Despite reports that Apple's iPad is cannibalizing sales of notebook PCs, Apple partners say there's plenty of room in the market for both types of computing devices.
In a study released Thursday, market research firm Technology Business Research (TBR) found that a third of buyers replaced or will replace their PC with an iPad, and half use their iPad as their primary computing device. From these findings, TBR concludes that the tablet is a threat to displace many consumers' secondary PCs.
Earlier this week, Best Buy CEO Brian Dunn was quoted in The Wall Street Journal saying his company had seen iPad sales cannibalizing the traditional notebook market by as much as fifty percent.

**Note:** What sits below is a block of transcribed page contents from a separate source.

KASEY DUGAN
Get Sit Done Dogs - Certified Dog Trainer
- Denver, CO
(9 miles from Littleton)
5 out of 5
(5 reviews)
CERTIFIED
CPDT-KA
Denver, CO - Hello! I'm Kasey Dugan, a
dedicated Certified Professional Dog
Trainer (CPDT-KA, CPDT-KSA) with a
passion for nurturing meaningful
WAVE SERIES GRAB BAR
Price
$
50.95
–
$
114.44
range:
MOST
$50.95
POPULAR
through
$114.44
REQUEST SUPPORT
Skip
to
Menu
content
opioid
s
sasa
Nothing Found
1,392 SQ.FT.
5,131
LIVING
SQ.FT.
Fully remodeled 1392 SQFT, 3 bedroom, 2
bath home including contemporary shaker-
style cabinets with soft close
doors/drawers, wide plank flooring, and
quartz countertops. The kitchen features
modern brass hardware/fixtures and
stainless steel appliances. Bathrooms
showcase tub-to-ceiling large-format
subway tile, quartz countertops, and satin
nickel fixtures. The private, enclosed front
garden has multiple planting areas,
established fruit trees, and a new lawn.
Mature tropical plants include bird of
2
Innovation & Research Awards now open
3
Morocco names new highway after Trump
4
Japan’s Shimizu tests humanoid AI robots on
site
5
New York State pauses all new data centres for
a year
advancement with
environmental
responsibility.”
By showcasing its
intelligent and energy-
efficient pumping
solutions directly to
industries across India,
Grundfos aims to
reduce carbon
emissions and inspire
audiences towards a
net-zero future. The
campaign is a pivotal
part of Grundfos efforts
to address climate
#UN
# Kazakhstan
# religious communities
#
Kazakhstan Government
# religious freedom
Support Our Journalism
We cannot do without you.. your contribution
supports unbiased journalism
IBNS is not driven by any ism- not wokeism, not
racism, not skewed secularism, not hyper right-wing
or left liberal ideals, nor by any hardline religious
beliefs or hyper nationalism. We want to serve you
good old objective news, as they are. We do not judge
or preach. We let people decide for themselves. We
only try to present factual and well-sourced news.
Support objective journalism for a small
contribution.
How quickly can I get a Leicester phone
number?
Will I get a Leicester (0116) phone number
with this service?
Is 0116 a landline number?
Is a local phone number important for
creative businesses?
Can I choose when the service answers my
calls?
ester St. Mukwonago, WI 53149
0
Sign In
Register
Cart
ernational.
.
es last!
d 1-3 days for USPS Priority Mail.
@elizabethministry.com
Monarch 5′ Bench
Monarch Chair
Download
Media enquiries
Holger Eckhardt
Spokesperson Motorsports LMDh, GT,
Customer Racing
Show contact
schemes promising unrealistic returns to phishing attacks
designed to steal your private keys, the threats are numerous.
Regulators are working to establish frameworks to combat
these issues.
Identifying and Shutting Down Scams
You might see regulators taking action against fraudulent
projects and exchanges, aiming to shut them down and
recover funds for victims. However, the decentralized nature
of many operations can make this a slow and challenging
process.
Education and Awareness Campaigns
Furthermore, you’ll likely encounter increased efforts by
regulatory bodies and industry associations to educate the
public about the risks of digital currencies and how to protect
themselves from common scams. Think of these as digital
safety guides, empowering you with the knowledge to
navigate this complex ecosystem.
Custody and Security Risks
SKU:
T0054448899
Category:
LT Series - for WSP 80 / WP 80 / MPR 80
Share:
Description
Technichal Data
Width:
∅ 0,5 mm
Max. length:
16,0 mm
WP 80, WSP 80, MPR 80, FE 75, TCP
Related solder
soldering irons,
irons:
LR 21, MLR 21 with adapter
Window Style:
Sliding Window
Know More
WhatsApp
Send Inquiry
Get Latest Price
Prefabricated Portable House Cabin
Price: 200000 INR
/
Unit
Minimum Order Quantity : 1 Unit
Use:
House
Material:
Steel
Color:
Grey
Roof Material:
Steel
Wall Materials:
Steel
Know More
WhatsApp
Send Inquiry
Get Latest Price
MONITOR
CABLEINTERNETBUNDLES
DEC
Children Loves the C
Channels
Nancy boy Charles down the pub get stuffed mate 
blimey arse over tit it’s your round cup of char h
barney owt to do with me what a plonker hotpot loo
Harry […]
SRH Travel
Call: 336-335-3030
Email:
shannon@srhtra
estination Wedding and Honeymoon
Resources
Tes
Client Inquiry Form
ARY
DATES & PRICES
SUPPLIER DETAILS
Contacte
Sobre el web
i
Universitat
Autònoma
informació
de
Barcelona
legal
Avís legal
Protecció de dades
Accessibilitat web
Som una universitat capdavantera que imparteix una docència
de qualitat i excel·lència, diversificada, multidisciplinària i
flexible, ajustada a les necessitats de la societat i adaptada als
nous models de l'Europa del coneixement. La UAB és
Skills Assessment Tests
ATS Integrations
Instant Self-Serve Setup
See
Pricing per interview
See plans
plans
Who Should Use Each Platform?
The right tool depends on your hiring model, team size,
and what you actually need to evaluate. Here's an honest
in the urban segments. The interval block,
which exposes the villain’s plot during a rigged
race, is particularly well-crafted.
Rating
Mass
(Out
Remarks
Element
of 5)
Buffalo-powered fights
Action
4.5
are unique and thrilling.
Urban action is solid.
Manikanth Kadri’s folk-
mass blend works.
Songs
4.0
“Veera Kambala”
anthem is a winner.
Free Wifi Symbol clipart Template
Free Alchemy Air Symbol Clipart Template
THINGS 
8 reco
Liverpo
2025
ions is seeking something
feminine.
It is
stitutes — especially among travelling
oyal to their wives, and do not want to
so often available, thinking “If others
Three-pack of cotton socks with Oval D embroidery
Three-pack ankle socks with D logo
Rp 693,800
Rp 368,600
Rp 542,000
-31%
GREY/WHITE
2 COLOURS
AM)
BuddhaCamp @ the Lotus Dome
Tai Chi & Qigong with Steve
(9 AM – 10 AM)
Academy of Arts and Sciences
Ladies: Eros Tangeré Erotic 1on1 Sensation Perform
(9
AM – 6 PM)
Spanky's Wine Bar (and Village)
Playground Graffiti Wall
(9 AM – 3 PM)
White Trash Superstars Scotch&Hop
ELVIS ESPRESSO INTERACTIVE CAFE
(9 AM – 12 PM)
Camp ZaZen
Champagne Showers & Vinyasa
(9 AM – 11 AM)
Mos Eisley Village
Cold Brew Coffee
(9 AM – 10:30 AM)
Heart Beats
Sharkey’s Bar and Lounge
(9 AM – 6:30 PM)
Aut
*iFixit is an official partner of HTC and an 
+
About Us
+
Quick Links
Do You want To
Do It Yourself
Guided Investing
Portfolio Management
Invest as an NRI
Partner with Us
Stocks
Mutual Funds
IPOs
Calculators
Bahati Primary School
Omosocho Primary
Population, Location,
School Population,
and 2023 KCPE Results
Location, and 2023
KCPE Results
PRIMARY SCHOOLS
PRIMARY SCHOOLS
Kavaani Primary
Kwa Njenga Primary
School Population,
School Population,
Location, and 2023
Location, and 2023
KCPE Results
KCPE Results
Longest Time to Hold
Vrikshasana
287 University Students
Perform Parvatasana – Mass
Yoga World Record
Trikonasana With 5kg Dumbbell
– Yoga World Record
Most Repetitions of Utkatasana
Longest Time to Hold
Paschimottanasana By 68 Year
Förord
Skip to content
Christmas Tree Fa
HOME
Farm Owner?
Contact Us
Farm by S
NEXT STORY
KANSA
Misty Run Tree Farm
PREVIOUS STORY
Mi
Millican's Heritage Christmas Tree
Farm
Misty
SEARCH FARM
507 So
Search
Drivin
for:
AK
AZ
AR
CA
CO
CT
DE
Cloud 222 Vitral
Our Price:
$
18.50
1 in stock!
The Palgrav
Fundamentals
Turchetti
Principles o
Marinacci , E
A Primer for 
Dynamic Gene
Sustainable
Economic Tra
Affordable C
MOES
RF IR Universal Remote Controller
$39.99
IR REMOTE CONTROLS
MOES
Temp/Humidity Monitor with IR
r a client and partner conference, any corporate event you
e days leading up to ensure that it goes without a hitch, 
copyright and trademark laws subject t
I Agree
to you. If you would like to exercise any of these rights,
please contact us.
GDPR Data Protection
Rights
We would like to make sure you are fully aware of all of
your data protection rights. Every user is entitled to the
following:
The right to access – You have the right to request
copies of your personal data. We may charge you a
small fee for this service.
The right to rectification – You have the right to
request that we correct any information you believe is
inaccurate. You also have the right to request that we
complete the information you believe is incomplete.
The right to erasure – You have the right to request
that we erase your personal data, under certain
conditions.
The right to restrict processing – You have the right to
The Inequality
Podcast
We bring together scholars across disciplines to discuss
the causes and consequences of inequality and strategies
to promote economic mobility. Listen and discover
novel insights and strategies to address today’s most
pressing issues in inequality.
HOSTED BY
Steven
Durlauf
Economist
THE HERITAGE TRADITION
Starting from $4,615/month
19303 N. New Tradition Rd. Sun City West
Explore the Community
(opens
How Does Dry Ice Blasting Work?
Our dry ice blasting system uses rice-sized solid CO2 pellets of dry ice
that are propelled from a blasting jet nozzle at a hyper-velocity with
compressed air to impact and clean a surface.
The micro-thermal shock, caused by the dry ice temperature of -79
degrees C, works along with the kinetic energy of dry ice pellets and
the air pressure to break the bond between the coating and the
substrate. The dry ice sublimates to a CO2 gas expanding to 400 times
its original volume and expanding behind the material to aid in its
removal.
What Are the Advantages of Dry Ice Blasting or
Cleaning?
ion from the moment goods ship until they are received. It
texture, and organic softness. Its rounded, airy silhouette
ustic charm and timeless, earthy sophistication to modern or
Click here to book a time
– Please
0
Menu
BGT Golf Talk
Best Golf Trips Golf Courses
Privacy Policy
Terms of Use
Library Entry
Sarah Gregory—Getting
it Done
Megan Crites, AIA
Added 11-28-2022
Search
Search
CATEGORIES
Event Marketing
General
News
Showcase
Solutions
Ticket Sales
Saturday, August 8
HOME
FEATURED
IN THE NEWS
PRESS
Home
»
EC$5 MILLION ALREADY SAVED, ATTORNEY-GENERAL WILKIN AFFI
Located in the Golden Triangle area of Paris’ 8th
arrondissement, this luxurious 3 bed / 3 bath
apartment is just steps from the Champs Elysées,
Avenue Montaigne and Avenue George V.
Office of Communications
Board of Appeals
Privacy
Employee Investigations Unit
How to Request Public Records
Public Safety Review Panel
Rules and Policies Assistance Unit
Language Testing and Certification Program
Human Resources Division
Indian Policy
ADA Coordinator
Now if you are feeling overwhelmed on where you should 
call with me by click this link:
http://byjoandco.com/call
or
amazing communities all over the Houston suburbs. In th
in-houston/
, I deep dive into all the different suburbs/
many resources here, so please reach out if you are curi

However, TBR tempered its forecast by saying that most consumers will still own a PC over the next few years, but will increasingly leverage other devices, especially tablets, for portability and connectivity.
"Tablets will displace sales of consumers' secondary laptop PCs, while their primary PC will continue to maintain its role for tasks such as document creation, storing files and editing photographs," Ezra Gottheil, senior analyst at TBR, said in the report.
Though the report went on to say the tablet would establish itself in both consumer and business markets, Apple partners don't see cannibalization as a problem. In fact, they believe the iPad has helped revitalize a sluggish tablet market.
"As long as Apple continues to emphasize mobility, they tend to create new categories, to change the market," said Shane Spiess, president of Portland, Oregon-based Apple reseller MacForce. "No one cared about the tablet until the iPad came around."
Spiess acknowledged that some cannibalization may occur with low-end Macbooks, but added that "a lot of people we see buying the iPad already have Macbooks."
"The iPad will affect notebook sales, but not necessarily Apple notebook sales," said David Doyle, vice president of Vancouver-based Apple partner Simply Computing. "A lot of the people buying the iPad are first-time Mac users. I haven't seen a drop in Macbook sales and I don't see them ever replacing Macbooks."
"The iPad is often positioned for work, as well as being a consumer device. Our point-of sales system runs on a PC server, which we can also run on the iPad," Doyle said.
"You can give the iPad to kids and not worry about them erasing your data," Doyle said, "but when I really need to sit down to work I want a real computer. It's like how the toaster will never replace the oven. Its not threatening because you still want comfort of use."